Rezension

Spannende, wirklichkeitsnah erscheinende postnukleare Dystopie

Der Weizen gedeiht im Süden - Schulz Erik D.

Der Weizen gedeiht im Süden
von Schulz Erik D.

Bewertet mit 4 Sternen

REZENSION – „Realitätsnahe Bezüge mit gründlich recherchierten Fakten“ sind ihm besonders wichtig, sagt der unter dem Pseudonym Erik D. Schulz schreibende Arzt über seine Arbeit als Autor. Gleichzeitig geht es ihm um Spannung und Unterhaltung „durch eine intensive, emotionale Zeichnung der Romanfiguren“, verbunden mit „einer Portion Optimismus, der den Leser an die eigenen Stärken glauben lässt“. Dies alles trifft auf seine im März veröffentlichte postnukleare Dystopie „Der Weizen gedeiht im Süden“ zu. Nach vier Jugendromanen hat sich Erik D. Schulz erstmals an einen Roman für Erwachsene herangewagt – und dieses Wagnis ist gelungen.

Nicht nur der 75. Jahrestag des amerikanischen Atombombenabwurfs auf Hiroshima und Nagasaki im August 1945, sondern erst recht die derzeitigen weltpolitischen Verwerfungen durch autokratische Staatslenker, hier vor allem der Wirtschaftskonflikt zwischen den USA und China, geben diesem Roman, dessen Autor sich in seinem Hauptberuf in der Organisation Internationaler Ärzte für die Verhütung des Atomkrieges und die Abrüstung atomarer Waffen (IPPNW) engagiert, eine besondere, eine fast erschreckende Aktualität. Denn auch Schulz' Roman beginnt nach einem weltweiten Atomkrieg, der durch einen Wirtschafts- und Cyberkrieg zwischen den USA und China ausgelöst wurde. Das Leben in der nördlichen Hemisphäre ist weitestgehend vernichtet, Europa ist verstrahlt und bei minus 25 Grad mit hüfthoher Schneedecke bedeckt.

In einem mit allem Lebensnotwendigen komfortabel ausgestatteten Riesenbunker in den Schweizer Alpen überleben 300 Menschen.
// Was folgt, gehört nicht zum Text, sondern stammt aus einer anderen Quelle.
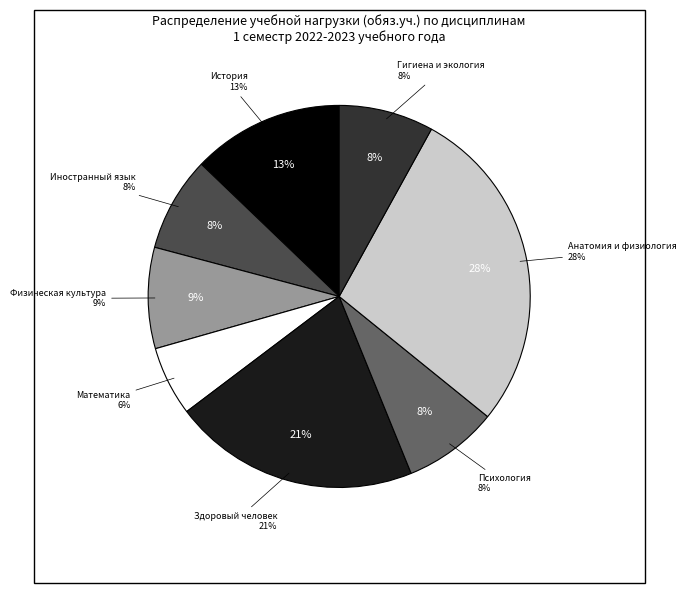

What is the largest slice in the pie chart?

обяз.уч. (ОП.03 Анатомия и физиология)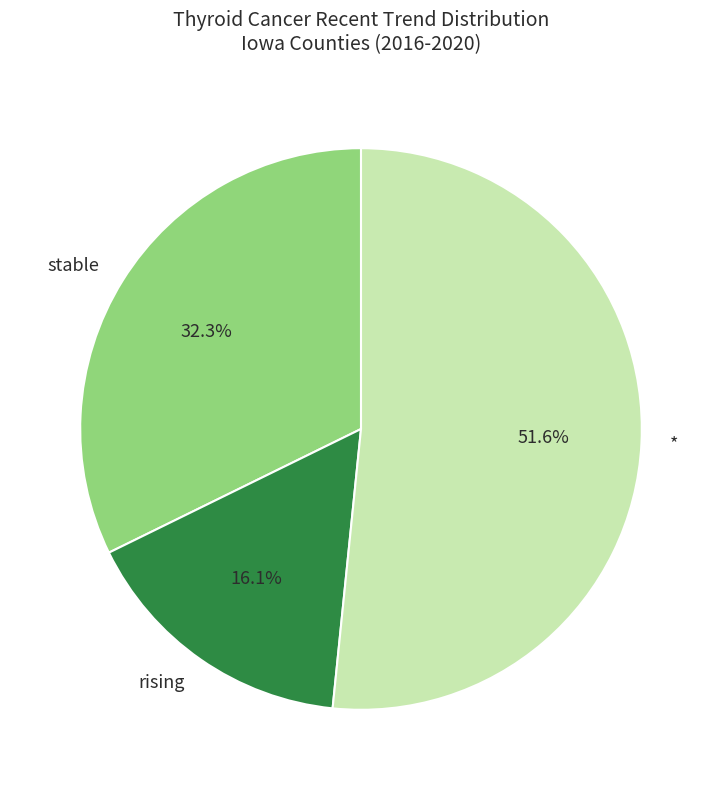

What percentage do * and rising together represent?

67.7%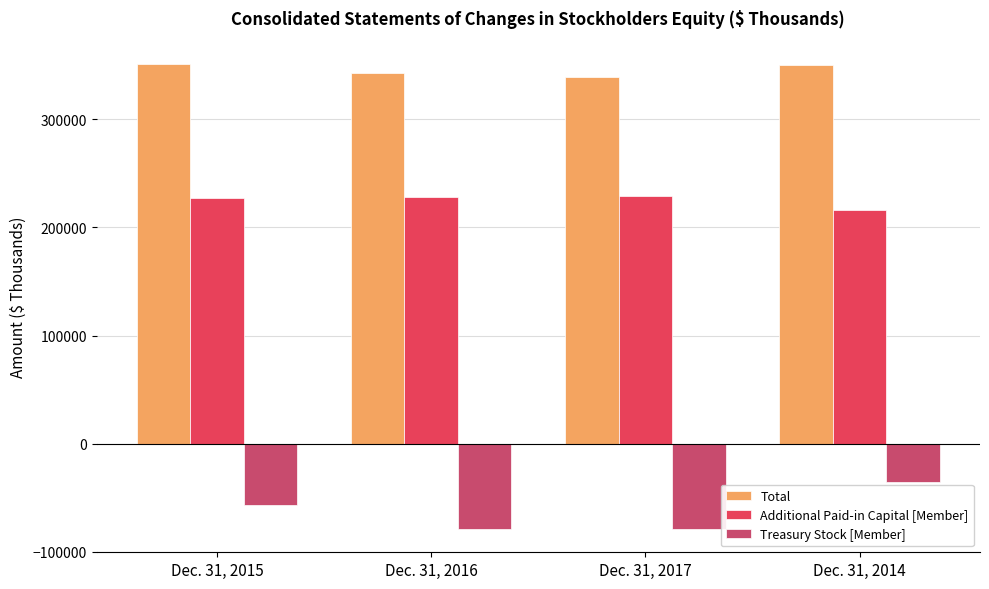

At which category is the sum across all series the highest?

Dec. 31, 2014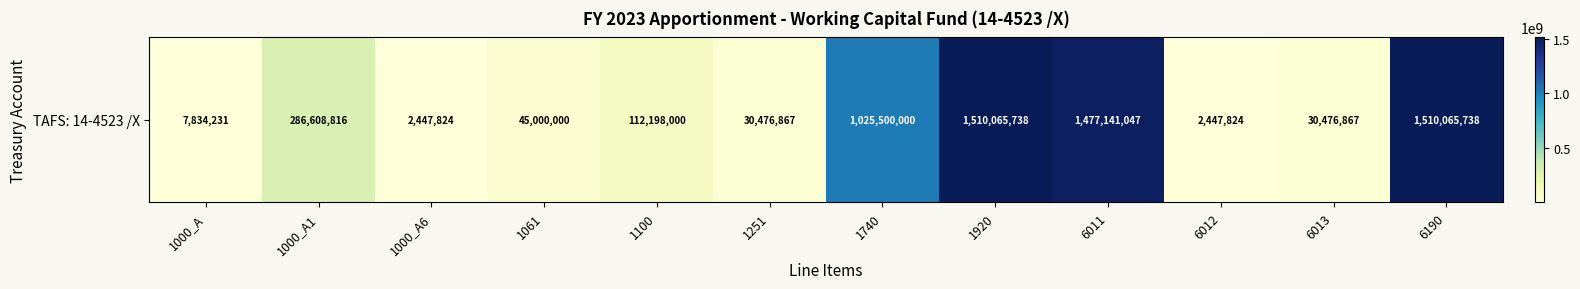

What is the difference between the second highest and second lowest values?

1507617914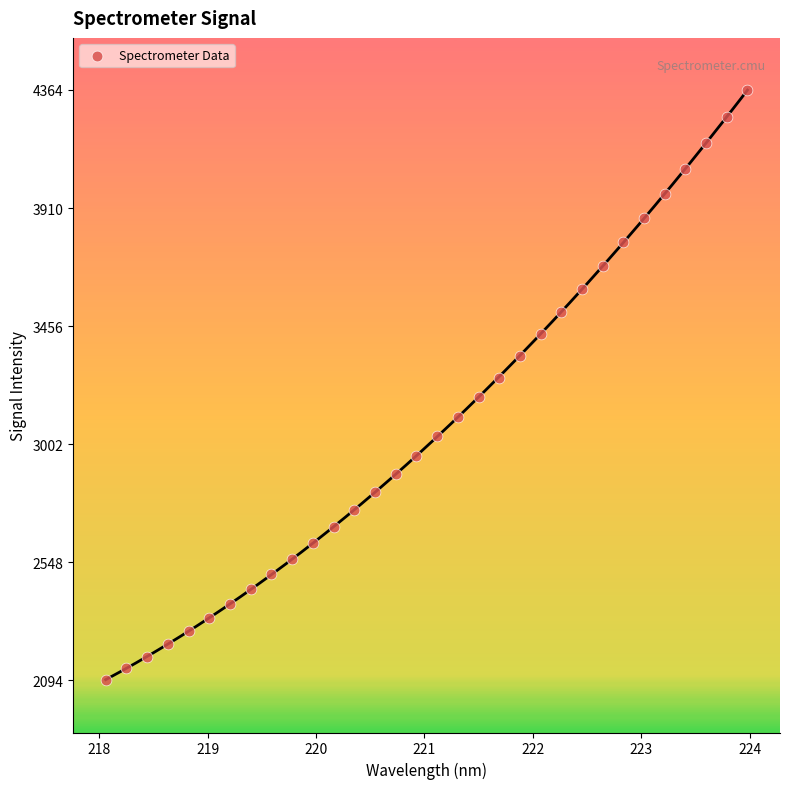

What is the range of X values (max minus min)?

5.9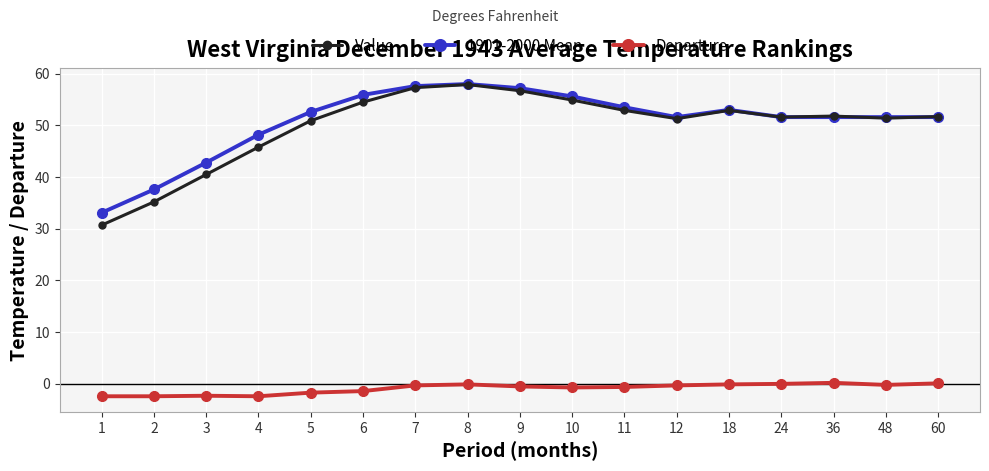

How many data points does each series have?

17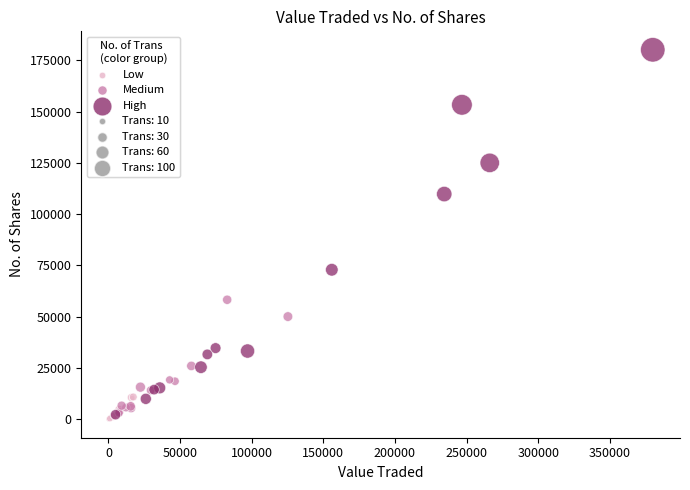

Which series has the widest spread of Y values?

High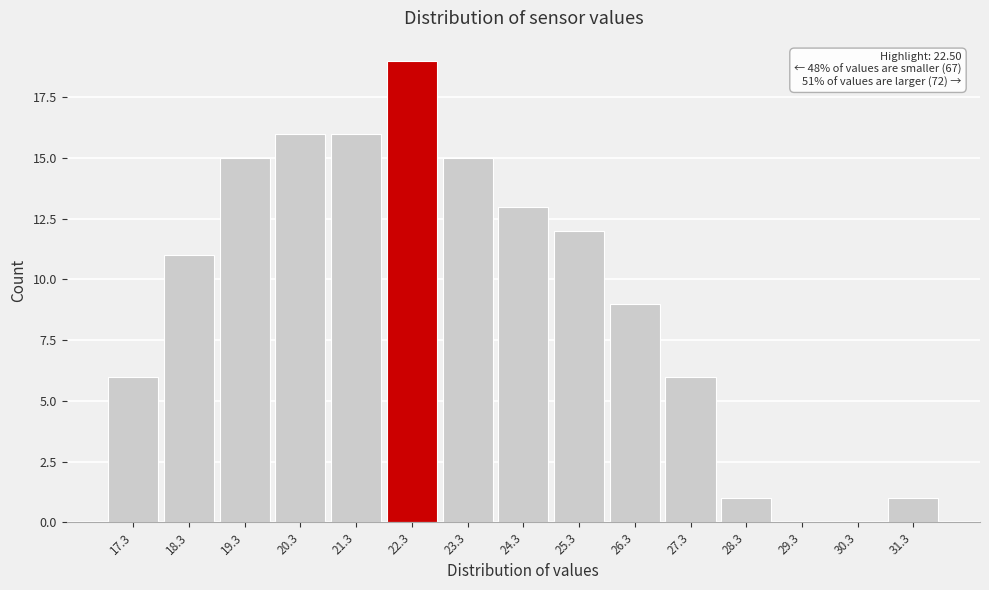

Reading left to right, what are all the values shown in this chart?

17.3=6	18.3=11	19.3=15	20.3=16	21.3=16	22.3=19	23.3=15	24.3=13	25.3=12	26.3=9	27.3=6	28.3=1	29.3=0	30.3=0	31.3=1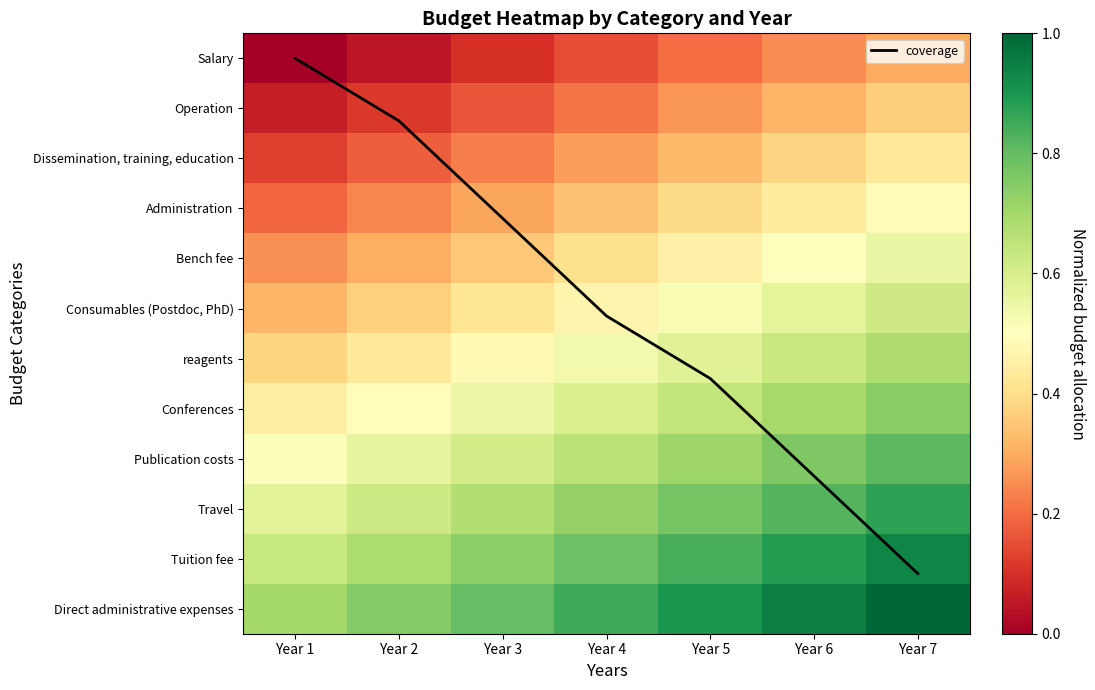

Is it true that reagents equals 0.4 at Year 1?

True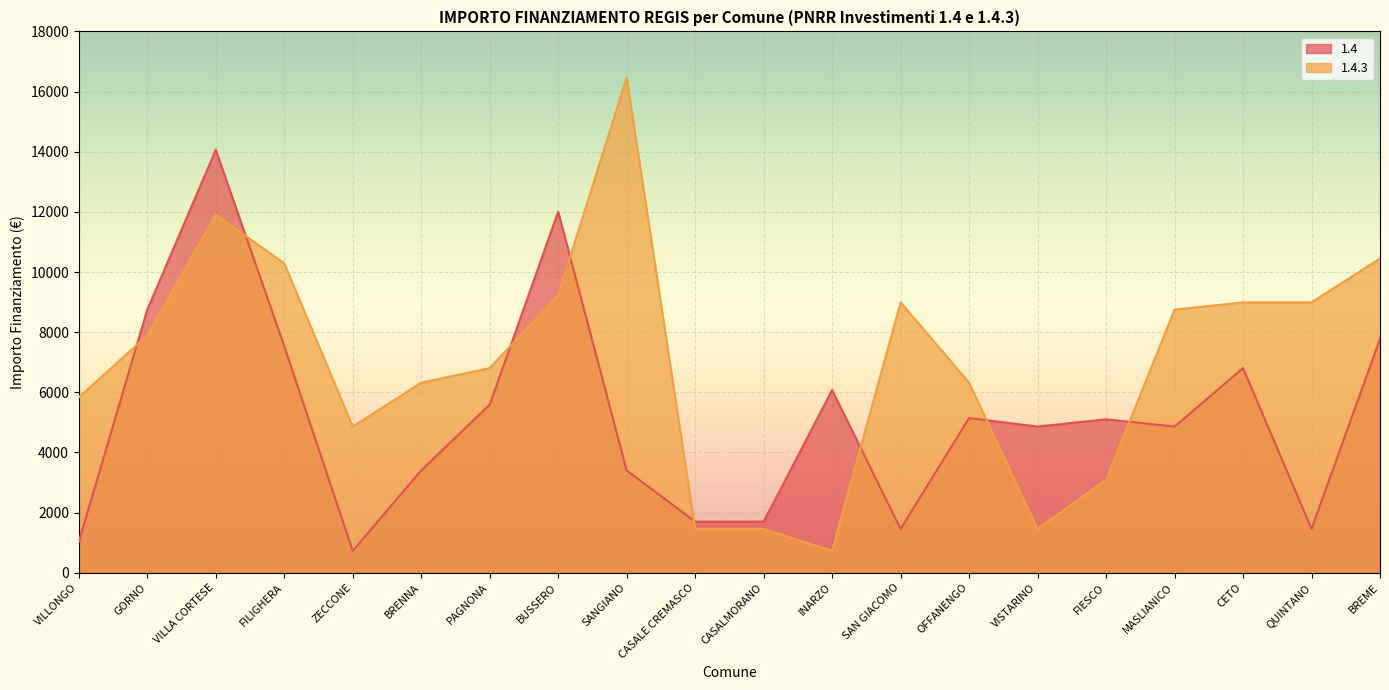

What is the difference between the 1.4 values at CETO and QUINTANO?

5346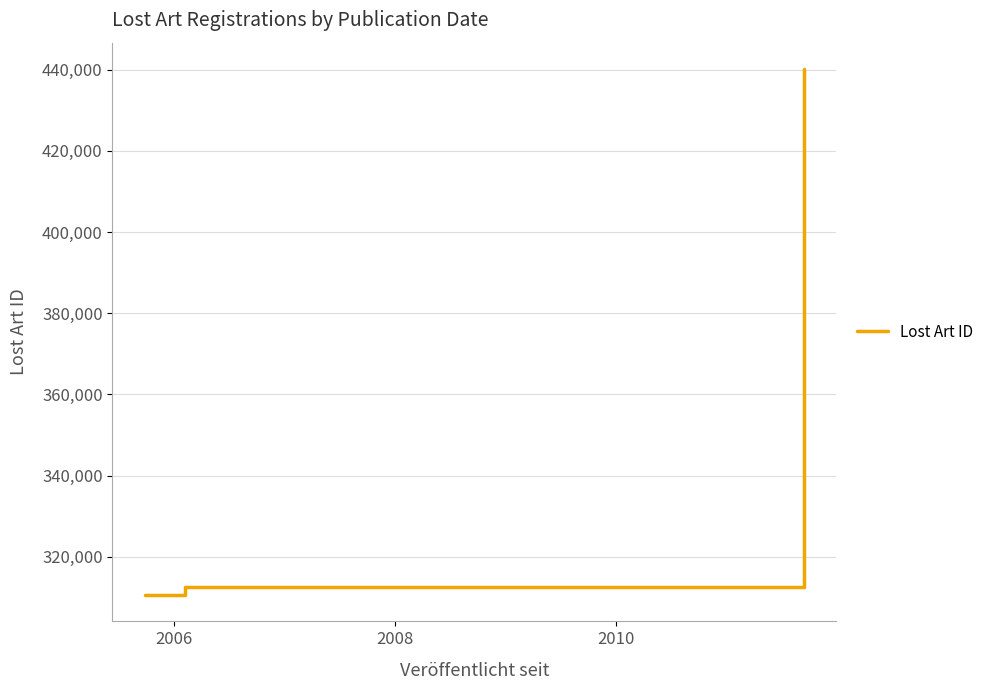

Reading left to right, what are all the values shown in this chart?

310576	312474	440191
Doch plötzlich ist das Trinkwasser verstrahlt, auf dem unterirdischen, überlebenswichtigen Weizenfeld breitet sich die Getreidepest aus und der zum Psychopathen sich entwickelnde Bunker-Leiter wird immer unberechenbarer. Um dem garantierten Strahlen- und Hungertod zu entkommen, flieht eine kleine Gruppe um den Arzt Oliver Bertram und dessen 14-jährige Tochter Annabel aus dem Bunker und findet nach mehrwöchigem abenteuerlichem und gefährlichem Weg durch die lebensfeindliche Schneewüste Europas und die Hitze Nordafrikas endlich Rettung im Sudan, allerdings nicht ohne vorher noch in einem mit tausenden europäischen Überlebenden überfüllten Flüchtlingslager dem Typhus ausgesetzt zu sein. Dennoch ist der afrikanische Kontinent, die einstige „Wiege der Menschheit“, nun die letzte Hoffnung aller Überlebenden.

Der Autor versteht es, mit seinem Roman die Leser zu packen. Die stellenweise in Einzelheiten gehenden, trotzdem nie langweilenden Schilderungen lassen den Roman absolut authentisch wirken, auch wenn märchenhaft klingt. So überrascht es doch, dass die Flüchtlingsgruppe im zerstörten Locarno nicht nur ein vollgetanktes Kleinflugzeug findet, sondern ihr Anführer sogar einen Flugschein hat, um die Gruppe komfortabel nach Afrika zu bringen. Auch wundert man sich, dass im Laufe der Flucht alle Begleitpersonen um Oliver Bertram ums Leben kommen, aber kein Mitglied seiner neu geformten „Familie“.

Doch sind dies als dramaturgische Mittel nachzusehende Punkte in dem sonst recht wirklichkeitsnah erscheinenden Roman. Dem Autor gelingt es tatsächlich, wie eingangs zitiert, die an sich selbst gestellten Forderungen zu erfüllen: Die Geschichte ist spannend und trotz der tristen Weltuntergangsstimmung noch unterhaltend. Die Figuren sind im Guten wie im Schlechten nachvollziehbar charakterisiert. Abschließend bleibt sogar der vom Autor versprochene Optimismus und tröstliche Hoffnungsschimmer eines möglichen Neuanfangs nach der Katastrophe.